* _DESCRIPTION OF THE TASK_: Print the listing below only from the line that has "Contour of the" through the line that has "Image 2 (336", exactly, and drop any picture.

* _RECORDS FOR THIS TASK_:
=-=-=

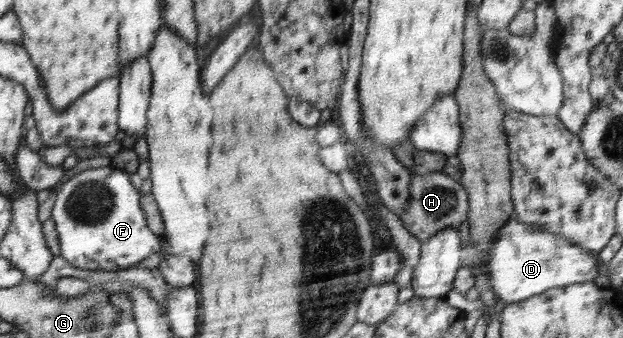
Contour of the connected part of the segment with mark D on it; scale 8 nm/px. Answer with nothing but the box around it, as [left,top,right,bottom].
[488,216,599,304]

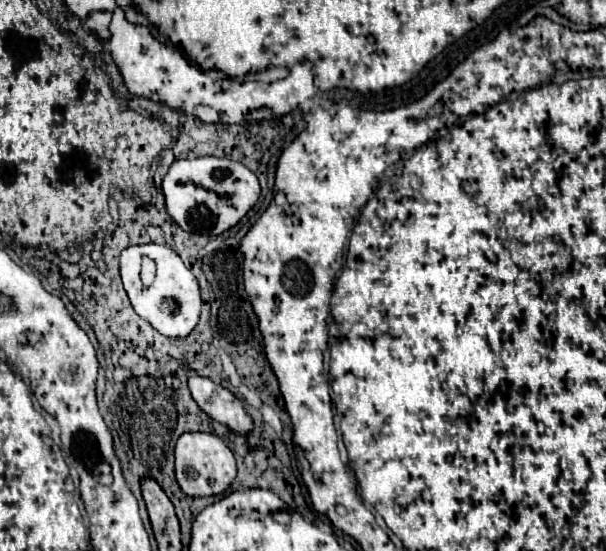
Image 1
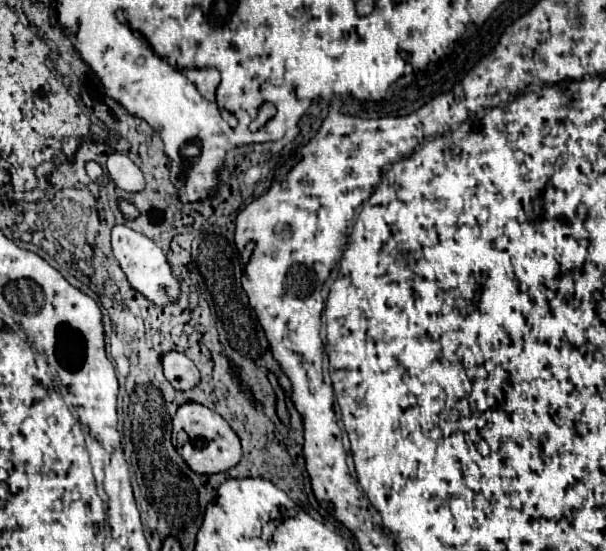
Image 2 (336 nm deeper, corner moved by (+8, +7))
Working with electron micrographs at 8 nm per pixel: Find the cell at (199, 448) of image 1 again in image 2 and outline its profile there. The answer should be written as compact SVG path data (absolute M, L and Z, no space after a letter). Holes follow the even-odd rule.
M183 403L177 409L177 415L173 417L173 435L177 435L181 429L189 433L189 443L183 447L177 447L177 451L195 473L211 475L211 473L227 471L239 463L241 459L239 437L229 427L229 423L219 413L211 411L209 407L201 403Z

=-=-=

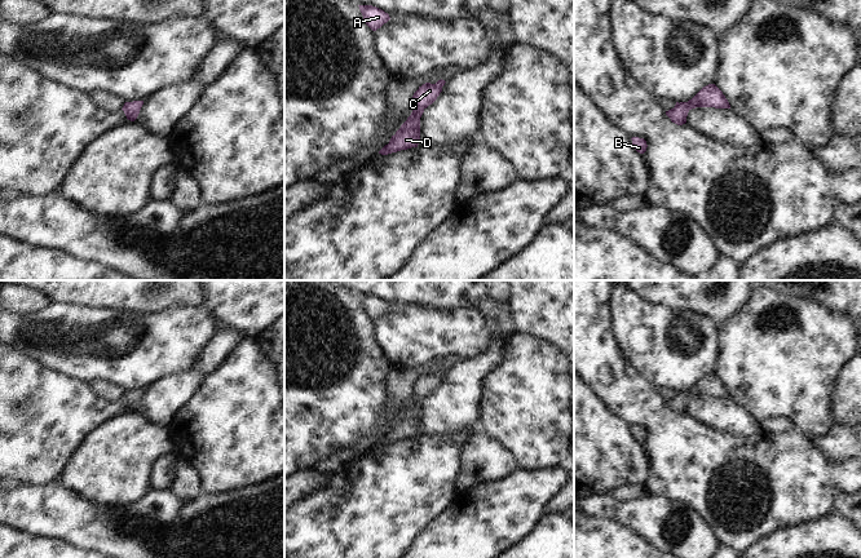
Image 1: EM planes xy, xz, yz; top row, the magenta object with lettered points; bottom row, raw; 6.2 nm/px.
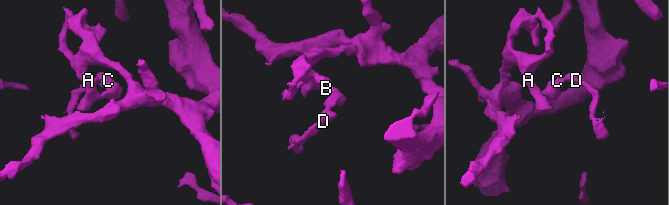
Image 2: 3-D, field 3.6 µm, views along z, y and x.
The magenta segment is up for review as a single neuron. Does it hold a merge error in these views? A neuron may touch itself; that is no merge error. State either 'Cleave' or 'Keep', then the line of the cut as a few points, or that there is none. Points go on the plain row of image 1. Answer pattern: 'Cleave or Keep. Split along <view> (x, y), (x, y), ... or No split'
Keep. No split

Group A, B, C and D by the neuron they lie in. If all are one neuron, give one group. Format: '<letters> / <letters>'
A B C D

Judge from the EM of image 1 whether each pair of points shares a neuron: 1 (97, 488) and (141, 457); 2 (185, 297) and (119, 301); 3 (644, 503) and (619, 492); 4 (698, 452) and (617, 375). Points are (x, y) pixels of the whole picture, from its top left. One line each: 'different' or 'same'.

=-=-=

* _EXERCISE ANSWER_:
Contour of the connected part of the segment with mark D on it; scale 8 nm/px. Answer with nothing but the box around it, as [left,top,right,bottom].
[488,216,599,304]

Image 1
Image 2 (336 nm deeper, corner moved by (+8, +7))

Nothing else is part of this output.